La forma y manera en que amó al hombre rico que no renunció a sus riquezas fue distinta al amor que sintió por las víctimas de la falta de compasión y justicia distributiva de aquel hombre. Para Jesús, amar al fariseo y al saduceo, a los ricos y a los sacerdotes –es decir, a los poderosos opresores del pueblo de su época y lugar– fue un sentimiento que se diferenciaba del amor que sintió por otros seres humanos, como las prostitutas, de quienes expulsaba miles de demonios, a los tenidos por “pecadores” –es decir, a los marginados de la sociedad de su tiempo, de parte de las clases pudientes de su tiempo, a los pobres, a los samaritanos, a los enfermos, a los leprosos, etc.
La cita de Pablo reza: “En Cristo Jesús… vale… la fe que obra por el amor”. No vale ninguna otra cosa en Cristo Jesús. No vale la práctica y/o la credulidad religiosa, sino la fe que obra por el amor. La religión que no nos mueva a amar eficazmente a las víctimas de las injusticias humanas, que no nos haga solidarios con quienes se esfuerzan porque no haya pobres en este mundo, ni víctimas de estructuras sociales injustas, contradice la fe. Como conocedores de las Escrituras, debemos recordar aquello de que “todo lo que no es de fe es pecado”. Los que se conforman con ser religiosos, con practicar los ritos y sostener los dogmas de la religión cristiana, por muy religiosos que sean, por mucho que oren y lean la Biblia, por mucho que asistan a la Iglesia y sean ortodoxos en la doctrina están en pecado, en pecado mortal.
Luego no se puede hablar de fe, esperanza y amor como tres elementos independientes, descontinuados unos de otros. La fe cristiana está formada por tres elementos que mantienen entre sí la misma relación hipostática que la Trinidad. Estos elementos son la fe propiamente dicha (la que ya hemos clarificado en la sección anterior), la esperanza y el amor, en los mismos términos en que Jesús predicó y vivió la esperanza de Justicia y la eficacia del amor (tal como lo hemos clarificado en la presente sección).
La fe propiamente dicha es cosa de los riñones, de la voluntad; la esperanza, cosa del cerebro, de la inteligencia y el amor, cosa del corazón, del sentimiento, ya que la fe cristiana en su totalidad envuelve a todo el ser del creyente o no es fe. Hablamos del creyente, no del crédulo. Hablamos de la fe, no de la religión, del hombre y de la mujer de fe, no de la mujer y el hombre religiosos, aunque este término pudiese ser ambiguo, ya que pudiera referirse tanto a la religión como a la religiosidad humana. Hay una distancia infinita entre la religión y la religiosidad. La religión tiene que ver con los ritos, prácticas y creencias del crédulo. La religiosidad, con los valores espirituales, éticos y de fe de los creyentes. No es lo mismo un crédulo que un creyente. Jesús fustigó al fariseo crédulo que diezmaba y exaltó a la ancianita pobre creyente que ofrendaba todo lo que poseía.

========================================================================

Tareas obligatorias ::
a. En el texto sobre la fe y el amor, ¿de qué es cosa la esperanza?
b. Extrae del texto sobre la fe y el amor el fragmento que arranca en las palabras "La fe propiamente dicha es" y termina después de "lo que poseía.".
c. Resume en pocas líneas el párrafo del texto sobre la fe y el amor que comienza con "Luego no se puede hablar de fe", conservando sus datos principales.

Registros de datos guardados:

========================================================================

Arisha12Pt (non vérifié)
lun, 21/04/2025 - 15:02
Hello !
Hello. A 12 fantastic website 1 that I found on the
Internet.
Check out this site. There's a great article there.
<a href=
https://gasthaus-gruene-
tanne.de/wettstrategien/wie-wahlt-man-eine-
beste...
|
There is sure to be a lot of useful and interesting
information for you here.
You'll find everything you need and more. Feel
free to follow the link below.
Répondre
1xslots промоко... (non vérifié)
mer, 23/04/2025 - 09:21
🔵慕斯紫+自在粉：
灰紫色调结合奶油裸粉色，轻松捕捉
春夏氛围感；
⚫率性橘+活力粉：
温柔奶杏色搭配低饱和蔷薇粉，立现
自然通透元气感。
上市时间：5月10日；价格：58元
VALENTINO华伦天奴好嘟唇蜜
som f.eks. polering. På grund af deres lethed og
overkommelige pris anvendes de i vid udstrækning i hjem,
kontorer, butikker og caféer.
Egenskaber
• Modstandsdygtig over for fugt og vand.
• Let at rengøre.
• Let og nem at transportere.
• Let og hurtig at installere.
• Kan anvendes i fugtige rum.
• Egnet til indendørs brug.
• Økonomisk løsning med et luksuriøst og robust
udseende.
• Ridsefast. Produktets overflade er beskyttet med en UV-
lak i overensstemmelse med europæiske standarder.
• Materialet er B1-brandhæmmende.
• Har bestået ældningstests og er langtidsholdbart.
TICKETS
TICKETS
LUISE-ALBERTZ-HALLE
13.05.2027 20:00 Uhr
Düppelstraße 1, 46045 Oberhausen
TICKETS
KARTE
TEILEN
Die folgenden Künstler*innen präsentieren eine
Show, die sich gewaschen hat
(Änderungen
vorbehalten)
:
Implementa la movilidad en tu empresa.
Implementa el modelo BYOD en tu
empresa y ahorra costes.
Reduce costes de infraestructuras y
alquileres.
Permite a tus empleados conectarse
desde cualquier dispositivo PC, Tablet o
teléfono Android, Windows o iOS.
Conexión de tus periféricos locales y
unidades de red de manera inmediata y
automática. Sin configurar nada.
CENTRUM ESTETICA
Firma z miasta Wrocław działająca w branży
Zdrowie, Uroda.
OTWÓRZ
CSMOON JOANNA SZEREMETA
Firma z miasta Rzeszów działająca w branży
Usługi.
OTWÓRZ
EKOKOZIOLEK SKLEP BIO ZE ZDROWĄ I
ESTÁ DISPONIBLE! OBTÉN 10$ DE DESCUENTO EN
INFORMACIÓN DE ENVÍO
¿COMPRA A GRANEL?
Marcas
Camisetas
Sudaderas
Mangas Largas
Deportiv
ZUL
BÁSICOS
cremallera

========================================================================

Respuestas en orden ::
a. Del cerebro, de la inteligencia.

b.
La fe propiamente dicha es cosa de los riñones, de la voluntad; la esperanza, cosa del cerebro, de la inteligencia y el amor, cosa del corazón, del sentimiento, ya que la fe cristiana en su totalidad envuelve a todo el ser del creyente o no es fe. Hablamos del creyente, no del crédulo. Hablamos de la fe, no de la religión, del hombre y de la mujer de fe, no de la mujer y el hombre religiosos, aunque este término pudiese ser ambiguo, ya que pudiera referirse tanto a la religión como a la religiosidad humana. Hay una distancia infinita entre la religión y la religiosidad. La religión tiene que ver con los ritos, prácticas y creencias del crédulo. La religiosidad, con los valores espirituales, éticos y de fe de los creyentes. No es lo mismo un crédulo que un creyente. Jesús fustigó al fariseo crédulo que diezmaba y exaltó a la ancianita pobre creyente que ofrendaba todo lo que poseía.

c. La fe, la esperanza y el amor no son elementos independientes. Forman la fe cristiana y guardan entre sí la misma relación hipostática que la Trinidad. Son la fe propiamente dicha, la esperanza y el amor, entendidos como Jesús predicó y vivió la esperanza de Justicia y la eficacia del amor.